McAuliffe said at a news conference that Brown will stay on as secretary of finance, the same position he has held under Republican Gov. Bob McDonnell and Democratic former Gov. Tim Kaine, at least through passage of the administration’s first two-year budget.
“I told the governor-elect I thought I could do it as well as the guy who currently has the job,” Brown told reporters.
Other appointments announced by McAuliffe were Paul Reagan, chief of staff; Suzette Denslow, deputy chief of staff; and Levar Stoney, secretary of the commonwealth. It’s the first batch of appointments by the Democrat since his Nov. 6 victory over Republican Ken Cuccinelli.

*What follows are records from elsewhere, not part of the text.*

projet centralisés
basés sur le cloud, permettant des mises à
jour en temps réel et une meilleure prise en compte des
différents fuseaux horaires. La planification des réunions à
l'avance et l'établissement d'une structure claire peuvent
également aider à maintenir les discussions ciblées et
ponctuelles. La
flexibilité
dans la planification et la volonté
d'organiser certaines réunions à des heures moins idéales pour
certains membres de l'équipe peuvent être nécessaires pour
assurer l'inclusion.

“These four leaders represent decades of serving Virginia with passion, professionalism and pragmatism, and I am pleased that they will serve in my administration,” McAuliffe said.
McAuliffe will be the 12th governor – six from each party – that Brown has worked for in a state government career spanning more than four decades. He said the job of helping Virginia’s chief executive craft a budget and shepherd it through the General Assembly is “a part of me.”
Brown “has been a steady hand at a time of great uncertainty in our commonwealth,” McAuliffe said. He has helped steer Virginia government through two major recessions, first as a top official in the Department of Planning and Budget under then-Gov. L. Douglas Wilder in the late 1980s and then under Kaine.
McAuliffe said he had both McDonnell and Wilder call Brown and encourage him to stay.
Reagan has worked for several Virginia elected officials, both in Richmond and on Capitol Hill. He was communications director for former Gov. Mark Warner and most recently served as U.S. Sen. Jim Webb’s chief of staff.
Denslow is chief of staff for Richmond Mayor Dwight Jones. She previously served as a deputy education secretary under Wilder and as legislative director for Warner and Kaine.
Stoney is the former executive director of the state Democratic Party and was McAuliffe’s deputy campaign manager. In 2009, he directed the unsuccessful gubernatorial campaign of Democrat Creigh Deeds, who defeated McAuliffe in a primary.